Unforunately, many error conditions with rasterization are not well reported.
texvc will return as though everything is successful, and the only obvious
sign of problems for the user is a big X on a wiki page where an equation
should be.

Try running texvc from the command line to ensure that the software it relies
upon is all set up.

Ensure that the temporary and math directories exist and can be written to by
the user account the web server runs under; if you don't control the server,
you may have to make them world-writable.

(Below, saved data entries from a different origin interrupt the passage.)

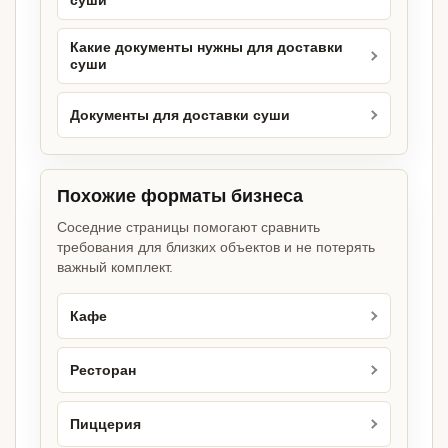
суши
Какие документы нужны для доставки
суши
Документы для доставки суши
Похожие форматы бизнеса
Соседние страницы помогают сравнить
требования для близких объектов и не потерять
важный комплект.
Кафе
Ресторан
Пиццерия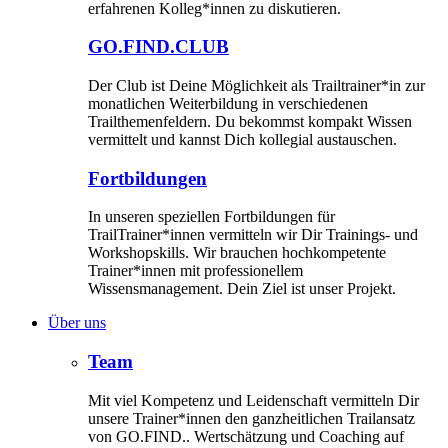
erfahrenen Kolleg*innen zu diskutieren.
GO.FIND.CLUB
Der Club ist Deine Möglichkeit als Trailtrainer*in zur
monatlichen Weiterbildung in verschiedenen
Trailthemenfeldern. Du bekommst kompakt Wissen
vermittelt und kannst Dich kollegial austauschen.
Fortbildungen
In unseren speziellen Fortbildungen für
TrailTrainer*innen vermitteln wir Dir Trainings- und
Workshopskills. Wir brauchen hochkompetente
Trainer*innen mit professionellem
Wissensmanagement. Dein Ziel ist unser Projekt.
Über uns
Team
Mit viel Kompetenz und Leidenschaft vermitteln Dir
unsere Trainer*innen den ganzheitlichen Trailansatz
von GO.FIND.. Wertschätzung und Coaching auf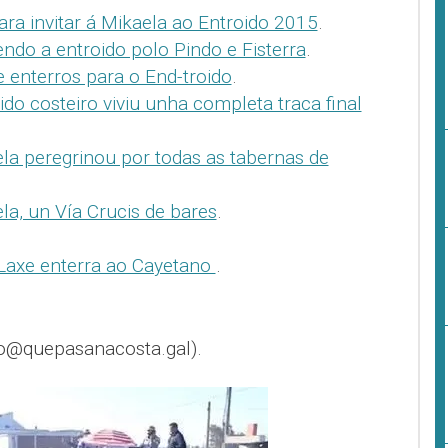
ra invitar á Mikaela ao Entroido 2015
.
do a entroido polo Pindo e Fisterra
.
 enterros para o End-troido
.
ido costeiro viviu unha completa traca final
la peregrinou por todas as tabernas de
la, un Vía Crucis de bares
.
Laxe enterra ao Cayetano
.
o@quepasanacosta.gal).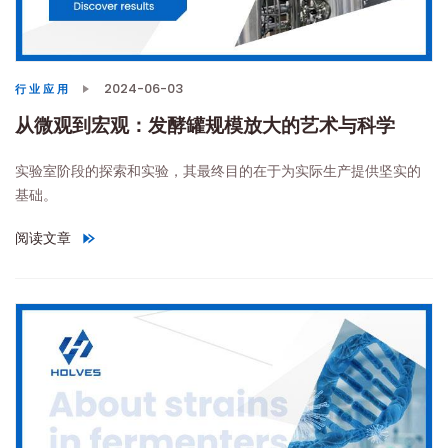
2024-06-03
行业应用
从微观到宏观：发酵罐规模放大的艺术与科学
实验室阶段的探索和实验，其最终目的在于为实际生产提供坚实的
基础。
阅读文章
"从微观到宏观：发酵罐规模放大的艺术与科学"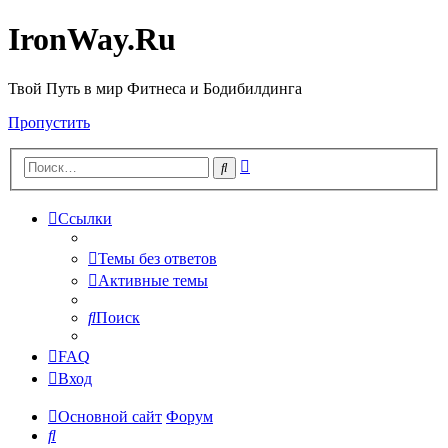
IronWay.Ru
Твой Путь в мир Фитнеса и Бодибилдинга
Пропустить
Расширенный
Поиск
поиск
Ссылки
Темы без ответов
Активные темы
Поиск
FAQ
Вход
Основной сайт
Форум
Поиск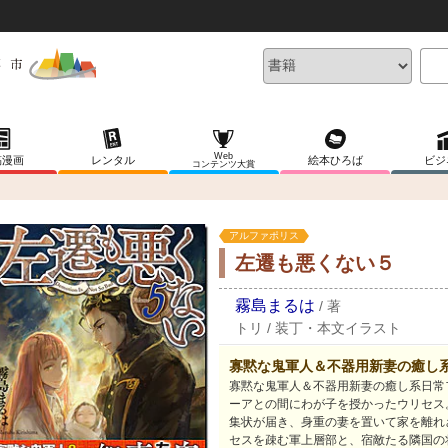
Web
稿漫画
レンタル
絵本ひろば
ビジ
コンテンツ大賞
アルファポリス
左遷も悪くない５
霧島まるは
/
著
トリ
/
装丁・本文イラスト
寡黙な鬼軍人＆不器用新妻の癒し
寡黙な鬼軍人＆不器用新妻の癒し系日常
ーアとの間にわが子を授かったウリセス
集状が届き、身重の妻を置いて家を離れ
セスを疎む軍上層部と、宿敵たる隣国の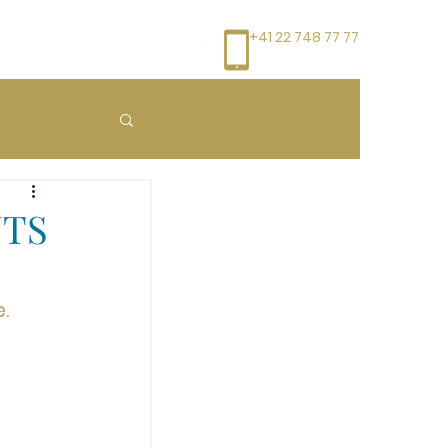
+41 22 748 77 77
NTS
.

If some equations render correctly while others don't, you probably don't have
AMS* packages for LaTeX installed. Most distributions of TeX come with AMS*.
In Debian/Ubuntu AMS* is in tetex-extra package.
To check if that is the problem you can try those two equations:
    x + y
    x \implies y
The first uses only standard LaTeX, while the second uses symbol \implies from AMS*.
If the first renders, but the second doesn't, you need to install AMS*.

== Hacking ==

Before you start hacking on the math package its good to know the workflow,
which is basically:

1. texvc gets called by includes/Math.php (check out the line begining with "$cmd")
2. texvc does its magic, which is basically to check for invalid latex code.
3. texvc takes the user input if valid and creates a latex file containing it, see
   get_preface in texutil.ml
4. dvipng(1) gets called to create a .png file
   See render.ml for this process (commenting out the removal of
   the temporary file is useful for debugging).